Perspektive und Zukunftsaussichten
Die dynamische technische Entwicklung zeigt sich besonders augenscheinlich in den Konzepten der Energie- und Wärmeversorgung. Die Effizienz, Effektivität und Machbarkeit für eine dezentrale Energieversorgung entsteht aus den Einzeltechnologien und deren Umsetzung. Noch vor wenigen Jahren wären viele dezentrale Systeme aufgrund zu geringer Kapazitäten in der Stromspeicherfähigkeit undenkbar gewesen. Ähnliches gilt für die Leistungsfähigkeit der Strom- und Wärmeerzeuger bei für private Haushalte erschwinglichen Kosten.
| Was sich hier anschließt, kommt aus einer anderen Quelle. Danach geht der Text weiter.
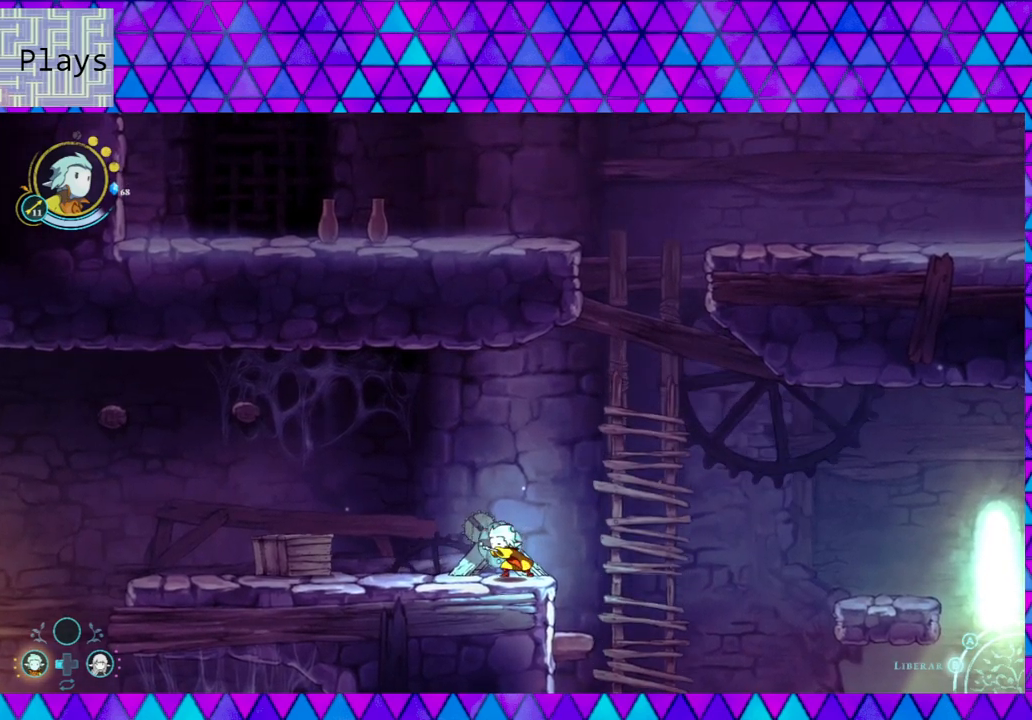
{"buttons": [], "left_stick": "center", "right_stick": "center", "events": [[183, "left_stick", "down"], [300, "left_stick", "down-right"], [433, "left_stick", "center"]]}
Mit der Weiterentwicklung jedes einzelnen Bereiches und Bauteils und der einsetzenden Serienreife und Produktion steigt die technische und wirtschaftliche Attraktivität und Realisierbarkeit. Dezentrale Energieversorgung muss in der Zukunft dem Ideal der autarken unabhängigen Versorgungssicherheit folgen. In Kombination mit der verstärkten Nutzung regenerativer Ressourcen verspricht dieser Ansatz, die Probleme ausgehender fossiler Ressourcen und der Umweltbelastung zu lösen. Eine Grundlagenstudie zur Energiewirtschaft des Verbands der Elektrotechnik, Elektronik und Informationstechnik (VDE) aus 2007 ermittelt die steigende Wettbewerbsfähigkeit auch wegen der Preissteigerungen zentraler Versorgung und fallende Kosten für KWK-Anlagen.